Scripting fun

My music (mp3, ogg) collection is in desperate need of cleaning up. In the past several years I’ve moved it, copied it, merged it, and the end result is that I have a ton of duplicate files filling up my harddisk and it’s nearly impossible to track them all down manually. Add to that the fact that iTunes has, in the past, been less than stellar about keeping obvious duplicates out, so I have a lot of Some Track Name.mp3, Some Track Name 2.mp3, etc.

To weed out the most obvious, I’ve taken the following approach:

Pass 1:

find iTunes/ -type f -iname '*.mp3' -print0 | xargs -0 -n1 md5sum > audio.iTunes.md5

That calculates an MD5 hash of every single file in the iTunes folder (which is NFS mounted so I could do this on the actual Linux server without slowing down the OS X desktop noticably).

Aim 1
From the post on cleaning up a music collection, output the passage that begins at the words "Scripting fun" and ends after the words "Name 2.mp3, etc.".
Aim 2
Answer these questions from the post on cleaning up a music collection:
(a) Which two file formats make up the music collection?
(b) Into which file does the Pass 1 command write its output?
(c) How is the iTunes folder made available to the Linux server?
Aim 3
Summarize the post on cleaning up a music collection in two sentences.

Extracted data entries
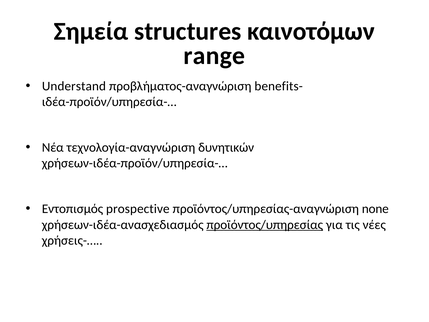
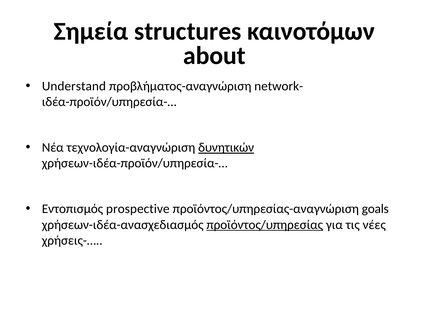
range: range -> about
benefits-: benefits- -> network-
δυνητικών underline: none -> present
none: none -> goals
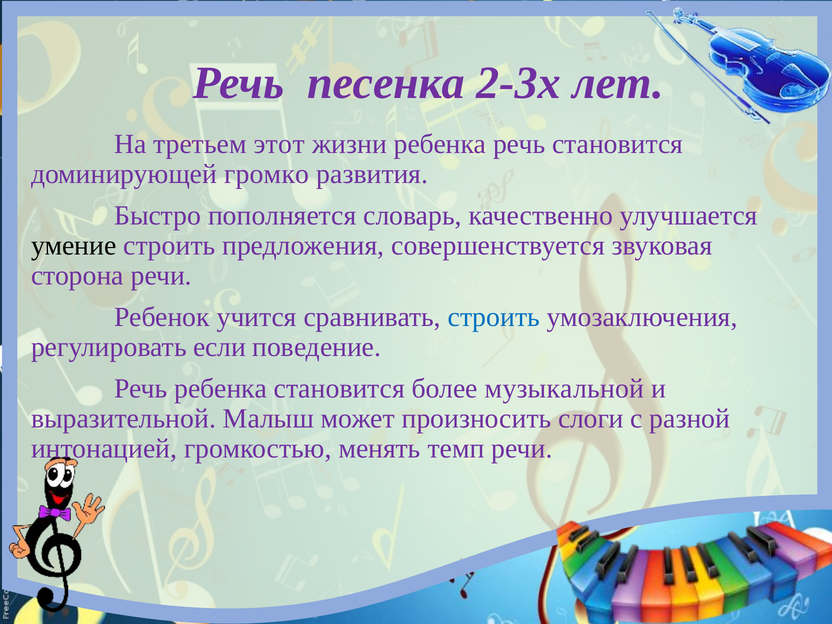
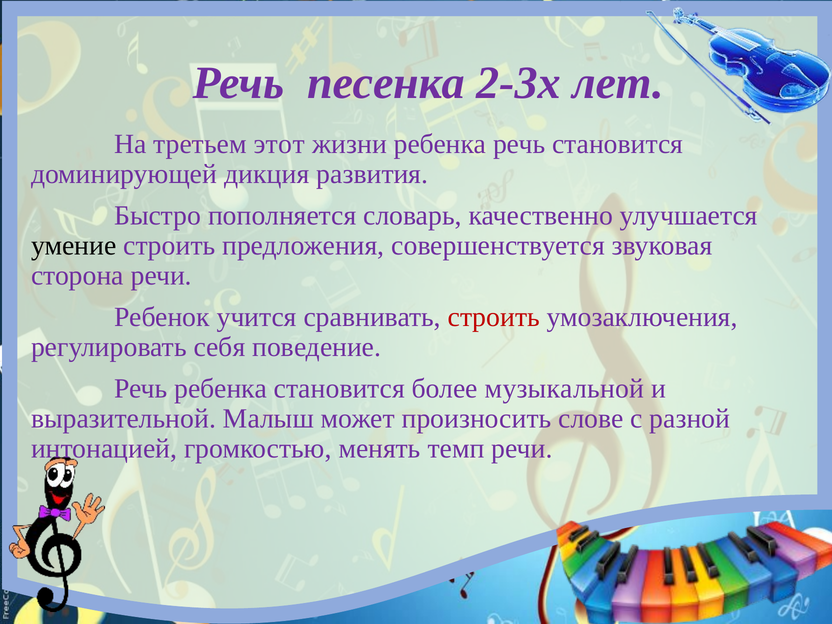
громко: громко -> дикция
строить at (494, 317) colour: blue -> red
если: если -> себя
слоги: слоги -> слове
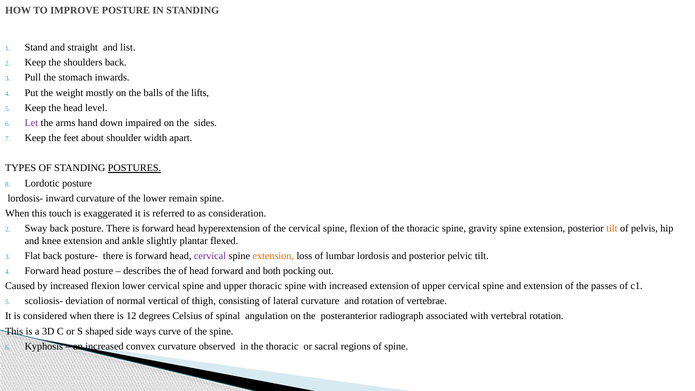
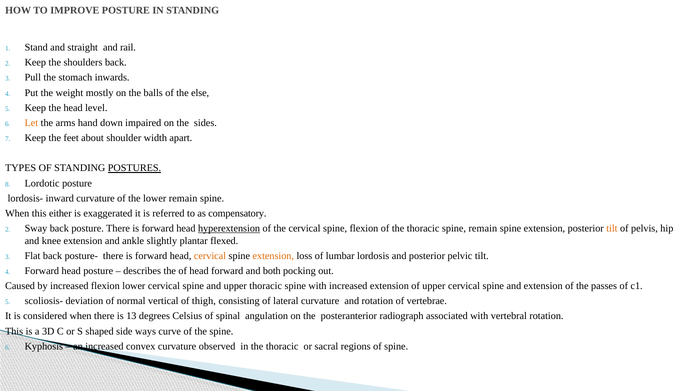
list: list -> rail
lifts: lifts -> else
Let colour: purple -> orange
touch: touch -> either
consideration: consideration -> compensatory
hyperextension underline: none -> present
spine gravity: gravity -> remain
cervical at (210, 256) colour: purple -> orange
12: 12 -> 13
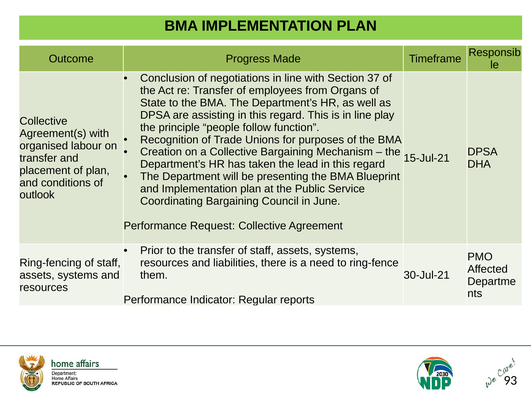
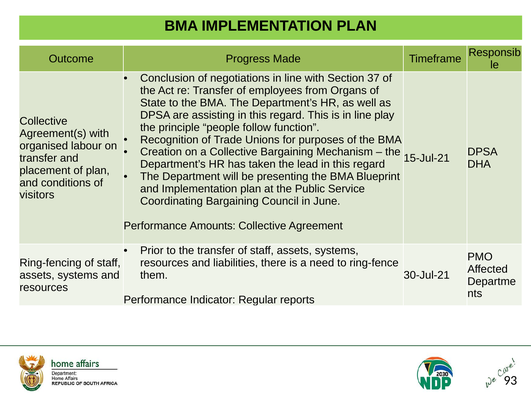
outlook: outlook -> visitors
Request: Request -> Amounts
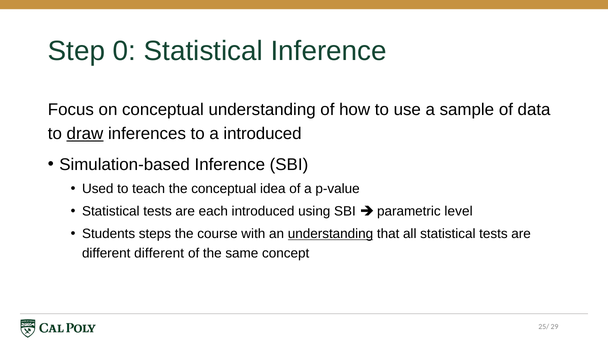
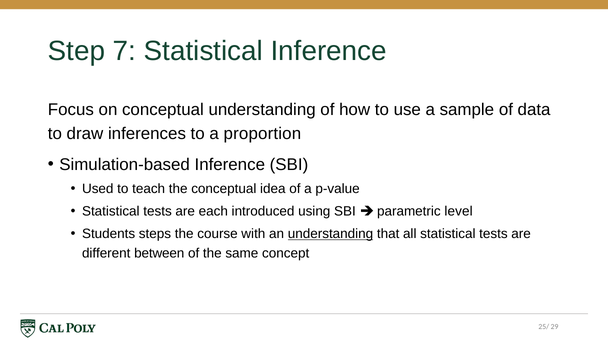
0: 0 -> 7
draw underline: present -> none
a introduced: introduced -> proportion
different different: different -> between
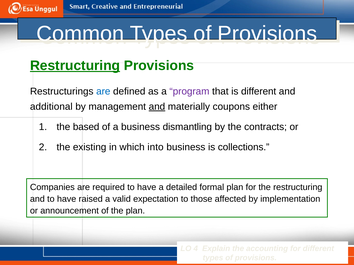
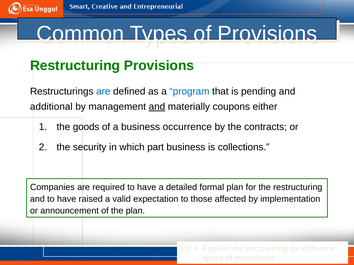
Restructuring at (75, 66) underline: present -> none
program colour: purple -> blue
is different: different -> pending
based: based -> goods
dismantling: dismantling -> occurrence
existing: existing -> security
into: into -> part
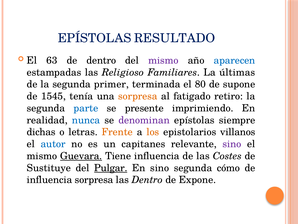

Finished answer 1
Scripting fun

My music (mp3, ogg) collection is in desperate need of cleaning up. In the past several years I’ve moved it, copied it, merged it, and the end result is that I have a ton of duplicate files filling up my harddisk and it’s nearly impossible to track them all down manually. Add to that the fact that iTunes has, in the past, been less than stellar about keeping obvious duplicates out, so I have a lot of Some Track Name.mp3, Some Track Name 2.mp3, etc.

Finished answer 2
(a) mp3 and ogg
(b) audio.iTunes.md5
(c) It is NFS mounted.

Finished answer 3
Years of moving, copying and merging have left the mp3 and ogg music collection full of duplicate files that are nearly impossible to track down manually, and iTunes has added more by not keeping obvious duplicates out. As a first pass, a find and xargs command calculates an MD5 hash of every mp3 file in the NFS-mounted iTunes folder, so the work runs on the Linux server without slowing down the OS X desktop.